Umay juga tidak canggung ketika sejumlah pengunjung perempuan mengajaknya foto bersama.
Pameran fotografi ini merupakan gelaran yang kedua bagi anak-anak disabilitas warga binaan UPTD Kampung Anak Negeri Pondok Sosial Kalijudan Surabaya.
Pameran pertama mereka digelar secara virtual di tengah pandemi virus corona (COVID-19) pada tahun 2021 bersama komunitas fotografi asal Kota Surabaya. Karya-karyanya dalam pameran pertama tersebut sampai sekarang masih bisa dilihat di www.melihatbersama.com.
Fotografer Bahana Patria Gupta yang terlibat dalam penyelenggaraan pameran virtual bertajuk Disabilitas Berkarya di tahun 2021 itu menyatakan mengajak serta anak-anak warga binaan Pondok Sosial Kalijudan bukan karena kasihan. Melainkan karena karya-karya mereka telah menembus batas sebagai fotografi yang universal.

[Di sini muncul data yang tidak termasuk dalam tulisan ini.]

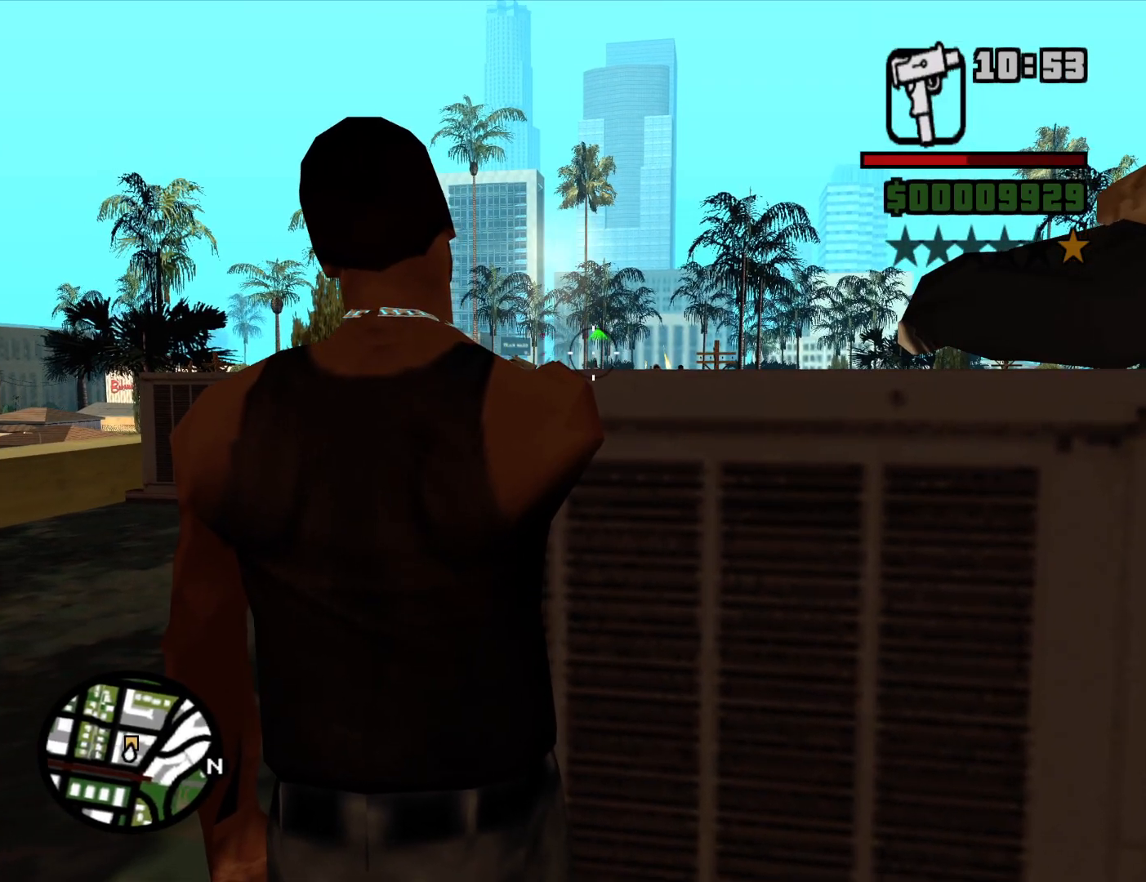
{"keys": [], "mouse": ["left", "right"], "events": [[500, "mouse_left", "down"]]}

Pewarta foto koran harian KOMPAS itu menilai karya-karya fotografi anak-anak disabilitas Pondok Sosial Kalijudan Surabaya dengan segala keterbatasannya telah mampu menghasilkan sesuatu yang bisa dinikmati bersama.
Bedanya dengan manusia normal yang dikaruniai indera sempurna, seringkali hanya sebatas menggunakannya untuk melihat dan mendengar, serta kadang merasa dengan peka. Maka seni rupa menjadi salah satu upaya untuk memaksimalkan fungsi indera.
Sementara anak-anak disabilitas warga binaan UPTD Kampung Anak Negeri Pondok Sosial Kalijudan Surabaya, dengan segala keterbatasannya, melalui sarana fotografi mampu mengangkat derajat mereka.